* WHAT YOU HAVE TO DO: Copy every line of the records below that contains the string "shown". Case matters.

* INFORMATION GIVEN:

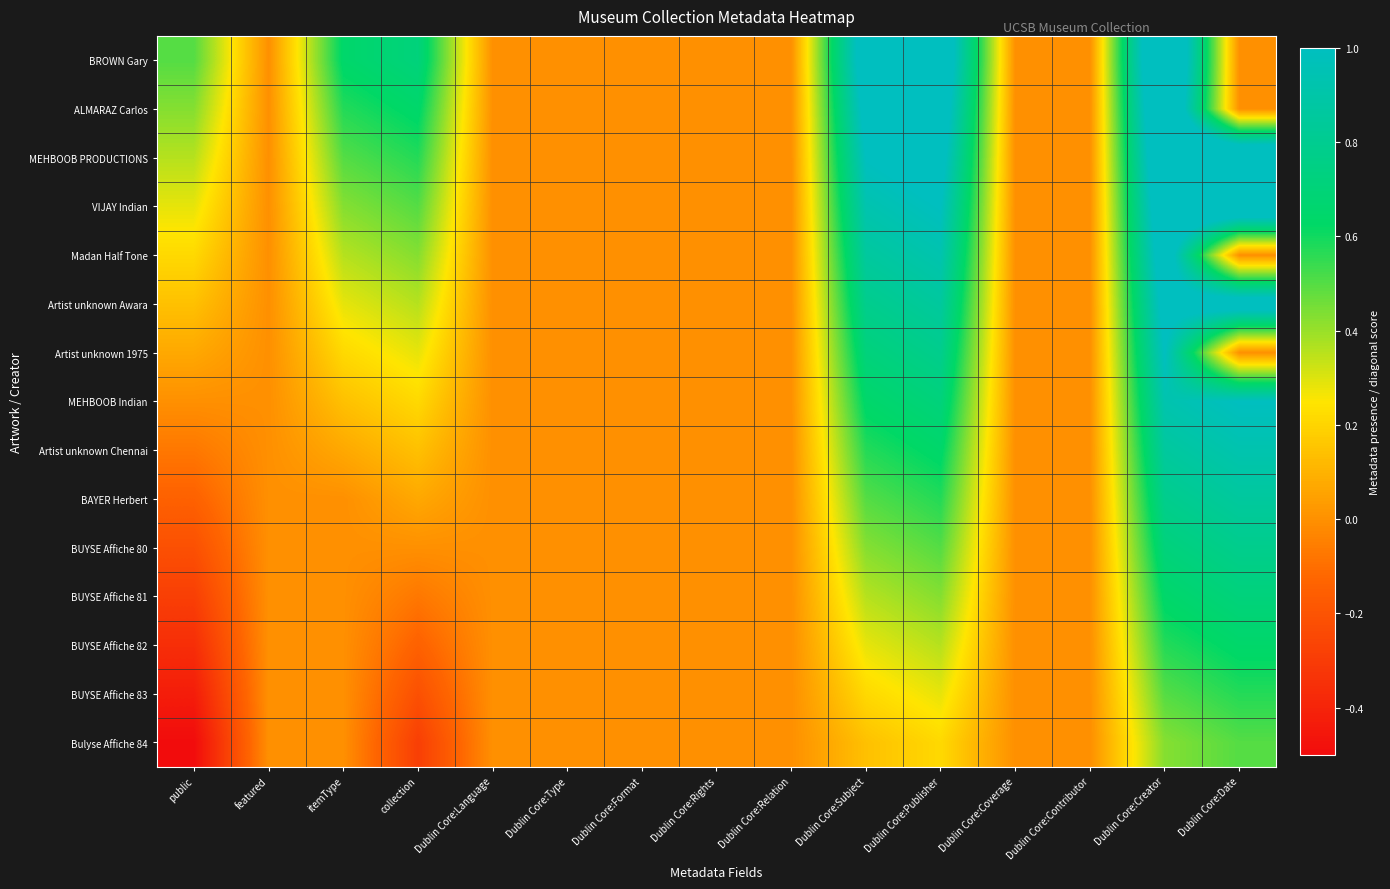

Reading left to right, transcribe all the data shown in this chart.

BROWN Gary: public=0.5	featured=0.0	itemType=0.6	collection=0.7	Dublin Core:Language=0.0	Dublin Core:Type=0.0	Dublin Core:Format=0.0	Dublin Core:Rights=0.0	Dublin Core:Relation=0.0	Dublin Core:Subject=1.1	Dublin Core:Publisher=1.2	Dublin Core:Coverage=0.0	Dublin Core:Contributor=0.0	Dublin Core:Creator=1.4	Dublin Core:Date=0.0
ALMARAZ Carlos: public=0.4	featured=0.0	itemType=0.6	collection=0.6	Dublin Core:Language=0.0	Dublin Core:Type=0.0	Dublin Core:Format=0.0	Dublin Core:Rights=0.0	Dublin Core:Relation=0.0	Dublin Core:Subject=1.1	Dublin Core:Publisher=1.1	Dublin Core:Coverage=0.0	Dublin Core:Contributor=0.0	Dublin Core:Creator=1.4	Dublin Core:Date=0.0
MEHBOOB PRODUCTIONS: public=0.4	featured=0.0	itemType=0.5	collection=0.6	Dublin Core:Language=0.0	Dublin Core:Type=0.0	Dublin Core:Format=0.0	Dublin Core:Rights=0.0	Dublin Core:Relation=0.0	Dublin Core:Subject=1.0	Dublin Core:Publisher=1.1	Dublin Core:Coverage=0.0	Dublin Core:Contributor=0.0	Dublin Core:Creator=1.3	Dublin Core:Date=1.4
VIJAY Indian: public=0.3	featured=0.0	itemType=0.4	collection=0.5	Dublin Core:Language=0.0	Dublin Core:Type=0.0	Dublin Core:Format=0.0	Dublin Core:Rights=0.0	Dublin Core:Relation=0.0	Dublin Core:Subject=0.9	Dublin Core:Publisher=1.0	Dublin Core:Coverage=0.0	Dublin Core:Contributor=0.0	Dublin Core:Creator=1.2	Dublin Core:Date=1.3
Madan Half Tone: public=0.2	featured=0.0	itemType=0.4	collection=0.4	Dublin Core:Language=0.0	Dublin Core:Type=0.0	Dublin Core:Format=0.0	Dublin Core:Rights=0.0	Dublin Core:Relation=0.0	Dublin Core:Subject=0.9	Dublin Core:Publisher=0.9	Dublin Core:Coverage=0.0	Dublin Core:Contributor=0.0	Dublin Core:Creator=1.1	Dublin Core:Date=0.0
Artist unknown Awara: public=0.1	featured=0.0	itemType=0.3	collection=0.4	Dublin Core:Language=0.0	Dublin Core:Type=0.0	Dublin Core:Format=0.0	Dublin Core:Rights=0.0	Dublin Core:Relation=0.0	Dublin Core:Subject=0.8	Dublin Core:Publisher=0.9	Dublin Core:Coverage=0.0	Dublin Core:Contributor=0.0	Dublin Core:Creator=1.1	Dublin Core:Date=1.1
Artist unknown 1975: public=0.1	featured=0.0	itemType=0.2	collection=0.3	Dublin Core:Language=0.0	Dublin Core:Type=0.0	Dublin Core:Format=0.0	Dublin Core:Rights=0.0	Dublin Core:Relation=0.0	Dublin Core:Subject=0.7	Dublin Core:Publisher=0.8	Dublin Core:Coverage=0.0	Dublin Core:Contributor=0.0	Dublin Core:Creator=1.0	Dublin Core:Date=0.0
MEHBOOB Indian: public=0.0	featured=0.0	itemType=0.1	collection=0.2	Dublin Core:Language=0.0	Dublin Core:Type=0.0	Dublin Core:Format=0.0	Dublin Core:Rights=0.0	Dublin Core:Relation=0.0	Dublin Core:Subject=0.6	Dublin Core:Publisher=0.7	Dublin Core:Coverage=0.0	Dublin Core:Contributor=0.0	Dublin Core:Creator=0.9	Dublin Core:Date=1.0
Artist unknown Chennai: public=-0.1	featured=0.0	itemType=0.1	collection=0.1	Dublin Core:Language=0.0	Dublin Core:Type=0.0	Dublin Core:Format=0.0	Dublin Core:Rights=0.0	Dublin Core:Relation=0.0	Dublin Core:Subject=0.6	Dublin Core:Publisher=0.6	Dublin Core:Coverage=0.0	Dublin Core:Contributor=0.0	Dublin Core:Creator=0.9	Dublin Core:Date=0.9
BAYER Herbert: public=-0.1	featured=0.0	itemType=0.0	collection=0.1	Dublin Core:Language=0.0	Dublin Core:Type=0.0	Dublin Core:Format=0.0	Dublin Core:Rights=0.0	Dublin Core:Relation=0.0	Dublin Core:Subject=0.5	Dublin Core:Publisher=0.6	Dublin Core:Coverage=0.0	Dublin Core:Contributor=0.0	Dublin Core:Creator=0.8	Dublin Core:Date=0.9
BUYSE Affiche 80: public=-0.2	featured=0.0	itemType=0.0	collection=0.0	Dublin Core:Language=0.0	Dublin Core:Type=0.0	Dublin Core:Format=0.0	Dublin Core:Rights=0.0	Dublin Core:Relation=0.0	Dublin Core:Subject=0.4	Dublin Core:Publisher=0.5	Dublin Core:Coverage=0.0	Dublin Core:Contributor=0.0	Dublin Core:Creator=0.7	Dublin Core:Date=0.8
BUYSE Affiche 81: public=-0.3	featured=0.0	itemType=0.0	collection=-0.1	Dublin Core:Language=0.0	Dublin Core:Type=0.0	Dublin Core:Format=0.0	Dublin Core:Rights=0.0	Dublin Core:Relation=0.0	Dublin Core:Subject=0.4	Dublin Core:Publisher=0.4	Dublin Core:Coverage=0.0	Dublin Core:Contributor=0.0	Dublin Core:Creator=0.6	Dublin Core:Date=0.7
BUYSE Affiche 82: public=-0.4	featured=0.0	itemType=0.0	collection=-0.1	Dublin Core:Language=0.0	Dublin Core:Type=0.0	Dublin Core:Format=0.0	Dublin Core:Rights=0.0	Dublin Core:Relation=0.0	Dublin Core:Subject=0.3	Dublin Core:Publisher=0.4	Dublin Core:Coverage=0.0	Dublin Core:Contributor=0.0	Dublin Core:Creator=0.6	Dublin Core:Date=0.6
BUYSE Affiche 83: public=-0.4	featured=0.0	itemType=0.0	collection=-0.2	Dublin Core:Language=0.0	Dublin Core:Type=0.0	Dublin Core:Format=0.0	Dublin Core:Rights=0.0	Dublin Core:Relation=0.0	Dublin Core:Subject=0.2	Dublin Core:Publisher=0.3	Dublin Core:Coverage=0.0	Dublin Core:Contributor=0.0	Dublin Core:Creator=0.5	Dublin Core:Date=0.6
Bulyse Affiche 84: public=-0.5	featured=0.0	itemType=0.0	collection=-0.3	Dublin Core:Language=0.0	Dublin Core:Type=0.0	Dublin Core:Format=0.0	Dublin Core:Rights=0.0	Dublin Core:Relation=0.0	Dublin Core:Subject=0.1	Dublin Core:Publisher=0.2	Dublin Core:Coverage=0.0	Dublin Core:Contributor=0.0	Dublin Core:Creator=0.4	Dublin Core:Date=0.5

* * *

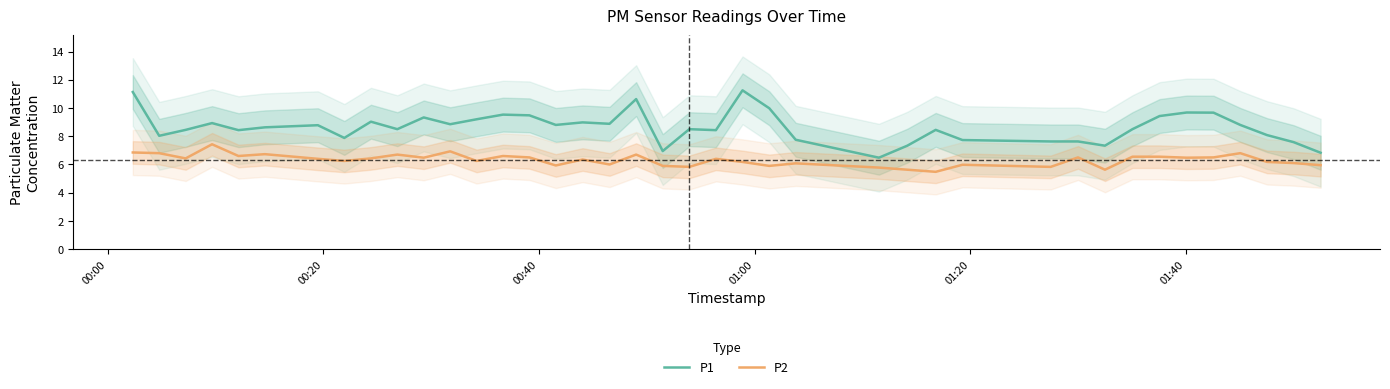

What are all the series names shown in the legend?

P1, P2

* EXERCISE SOLUTION:
Reading left to right, transcribe all the data shown in this chart.
What are all the series names shown in the legend?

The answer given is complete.